Le scandale du diesel n’en finit pas de laisser sa marque sur les comptes du géant européen de l’automobile Volkswagen, qui a publié mardi un recul sensible de ses bénéfices au premier trimestre. Le groupe, maison-mère de douze marques parmi lesquelles Volkswagen, Audi, Porsche et Seat, a enregistré au premier trimestre « des résultats respectables dans un contexte difficile », a estimé dans un communiqué son patron Matthias Müller.
Le mastodonte allemand, éphémère numéro un mondial devant Toyota, est toujours en convalescence après la révélation en septembre d’une tricherie sur des millions de véhicules diesel dans le monde, pour les faire passer pour moins polluants qu’ils ne sont en réalité.
L’affaire lui a déjà valu en 2015 d’essuyer une perte nette de 1,6 milliard d’euros, la première depuis plus de vingt ans, sous l’effet des quelque 16 milliards d’euros mis de côté pour faire face aux suites du dieselgate.
Au premier trimestre, Volkswagen a certes enregistré un bénéfice à faire pâlir d’envie certains de ses concurrents, de 2,31 milliards d’euros, mais en baisse de 20% sur un an et inférieur aux attentes des analystes interrogés par le fournisseur de services financiers Factset. Le chiffre d’affaires a reculé de 3%, à 51 milliards d’euros.
La réputation de ce grand nom de l’industrie allemande est écornée, avec des impacts différents selon les marchés.
Aux Etats-Unis, où a éclaté le scandale, le coup de frein sur les livraisons est brutal, en particulier pour la marque VW (-12%) qui était déjà à la peine sur ce marché. En Europe, les livraisons ont légèrement crû au premier trimestre (+1,5%), mais stagné pour la seule marque Volkswagen.
Victime de l’effondrement du marché sud-américain, le groupe a de nouveau progressé en Chine, son premier débouché, mais à un rythme plus modéré que par le passé et au prix d’un recul de sa rentabilité.
La rentabilité du groupe s’est améliorée sur un an, surprenant favorablement les experts. Un bon point à mettre toutefois sur le compte d’effets exceptionnels (pour 300 millions d’euros), liés à la réévaluation comptable des provisions constituées pour faire face au scandale du diesel.
Celle de la marque Volkswagen, déjà en difficulté avant le scandale, est néanmoins proche de zéro. A la Bourse de Francfort, l’action Volkswagen a plongé de 19% depuis le début de l’affaire.

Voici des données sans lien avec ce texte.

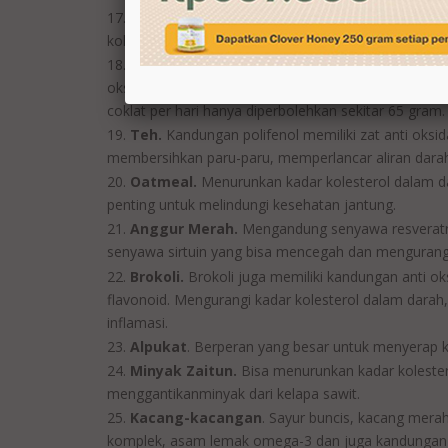
Pepaya.
Zat anti oksidan, vitamin C dan vitamin 
kolesterol tubuh. Mampu mencegah timbunan plak 
Coklat.
Mengandung flavonoid yang termasuk da
oksidasi LDL, meningkatkan aliran darah dari arteri
coklat per hari hanya diperbolehkan sekitar 65 gram.
Teh.
Kandungan polifenol memiliki zat anti oksi
membersihkan paru-paru, memperlancar aliran dara
Oatmeal.
Menurunkan kadar kolesterol dalam d
penting untuk melindungi kesehatan jantung.
Anggur Merah.
Mengandung senyawa resveratro
senyawa sirtuin yang bisa mencegah dan mengurangi
Brokoli.
Brokoli juga memiliki kandungan anti ok
flavonoid. Mengurangi kadar kolesterol dalam dara
inflamasi.
Alpukat
. Berperan yang besar untuk menyerap k
Minyak Zaitun.
Bisa menurunkan kadar kolester
menggantikanminyak dari kelapa sawit.
Kacang-kacangan
. Sayur buncis, kacang mera
komplek, asam lemak omega-3 dan juga kandungan s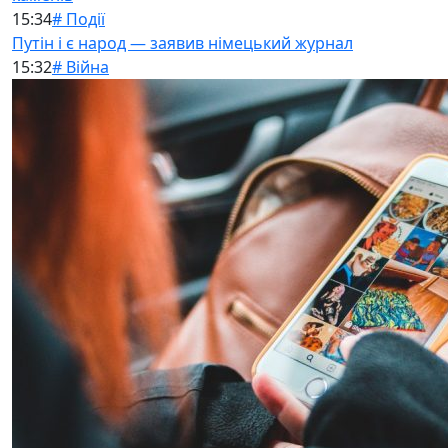
15:34
# Події
Путін і є народ — заявив німецький журнал
15:32
# Війна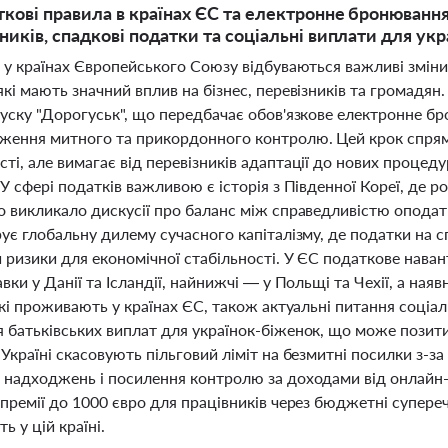
ткові правила в країнах ЄС та електронне бронювання
ників, спадкові податки та соціальні виплати для укр
і у країнах Європейського Союзу відбуваються важливі змін
кі мають значний вплив на бізнес, перевізників та громадян
пуску "Дорогуськ", що передбачає обов'язкове електронне б
ження митного та прикордонного контролю. Цей крок спрям
і, але вимагає від перевізників адаптації до нових процед
У сфері податків важливою є історія з Південної Кореї, де
 викликало дискусії про баланс між справедливістю оподатк
ує глобальну дилему сучасного капіталізму, де податки на с
 ризики для економічної стабільності. У ЄС податкове наван
вки у Данії та Ісландії, найнижчі — у Польщі та Чехії, а ная
які проживають у країнах ЄС, також актуальні питання соціа
 батьківських виплат для українок-біженок, що може позит
Україні скасовують пільговий ліміт на безмитні посилки з-з
 надходжень і посилення контролю за доходами від онлайн-
премії до 1000 євро для працівників через бюджетні супереч
ь у цій країні.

Le groupe a confirmé mardi ses prévisions pour l’ensemble de l’exercice 2016. Il table sur une marge opérationnelle, mesure de sa rentabilité, comprise entre 5 et 6%, et sur un repli jusqu’à 5% de son chiffre d’affaires.

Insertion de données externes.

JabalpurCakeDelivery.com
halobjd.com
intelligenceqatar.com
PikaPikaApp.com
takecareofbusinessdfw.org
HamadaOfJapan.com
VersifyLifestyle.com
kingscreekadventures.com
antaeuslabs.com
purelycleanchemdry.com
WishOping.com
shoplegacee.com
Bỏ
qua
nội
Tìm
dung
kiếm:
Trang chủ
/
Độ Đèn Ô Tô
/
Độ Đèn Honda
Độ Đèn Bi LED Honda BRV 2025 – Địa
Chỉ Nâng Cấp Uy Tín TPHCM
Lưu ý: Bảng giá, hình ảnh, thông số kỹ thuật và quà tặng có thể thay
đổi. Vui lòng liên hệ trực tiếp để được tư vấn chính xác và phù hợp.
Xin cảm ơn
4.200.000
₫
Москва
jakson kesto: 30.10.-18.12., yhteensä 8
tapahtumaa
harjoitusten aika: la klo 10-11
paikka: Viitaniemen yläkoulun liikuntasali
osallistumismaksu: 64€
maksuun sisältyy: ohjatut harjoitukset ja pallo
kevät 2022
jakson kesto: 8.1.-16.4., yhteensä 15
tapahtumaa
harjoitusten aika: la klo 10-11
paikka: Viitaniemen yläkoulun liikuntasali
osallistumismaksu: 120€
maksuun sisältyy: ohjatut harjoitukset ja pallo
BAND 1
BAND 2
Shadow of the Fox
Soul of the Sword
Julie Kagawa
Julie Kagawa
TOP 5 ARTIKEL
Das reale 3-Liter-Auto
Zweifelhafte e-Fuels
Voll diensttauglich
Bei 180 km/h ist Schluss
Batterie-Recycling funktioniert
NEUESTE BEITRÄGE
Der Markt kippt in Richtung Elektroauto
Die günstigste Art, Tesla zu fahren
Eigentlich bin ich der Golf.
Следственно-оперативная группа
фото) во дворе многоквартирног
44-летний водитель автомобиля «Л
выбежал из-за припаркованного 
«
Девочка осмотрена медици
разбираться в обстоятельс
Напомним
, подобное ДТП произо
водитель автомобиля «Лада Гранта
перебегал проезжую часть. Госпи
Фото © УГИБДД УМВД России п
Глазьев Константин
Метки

Pour Frank Schwope, analyste de la banque Nord/LB, les ventes du géant européen devraient être stables sur l’année, même si pour cela le groupe « soutiendra vraisemblablement ses ventes par des rabais massifs ».
La plus grosse inconnue concerne l’impact financier final du dieselgate, alors que des procédures judiciaires ont éclos un peu partout dans le monde.
Le groupe est en négociations aux Etats-Unis pour finaliser un accord à l’amiable qui prévoit des compensations pour les propriétaires de plus de 480.000 voitures à moteur deux litres. Mais cela ne mettra pas fin à l’enquête pénale lancée par le département américain de la Justice, ni aux éventuelles actions judiciaires engagées par des clients américains s’estimant floués.
Parallèlement, Volkswagen met actuellement en oeuvre le rappel progressif des véhicules incriminés en Europe.
Schwope estime qu’on ne connaîtra « pas avant 10 ans » le montant total du dieselgate pour Volkswagen, qu’il évalue entre 20 et 30 milliards d’euros au bas mot, soit davantage que les 16 milliards provisionnés pour l’instant.
Volkswagen a voulu rassurer sur ce point, en insistant dans son communiqué sur ses caisses bien remplies, avec 26 milliards d’euros de trésorerie nette dans sa division automobile.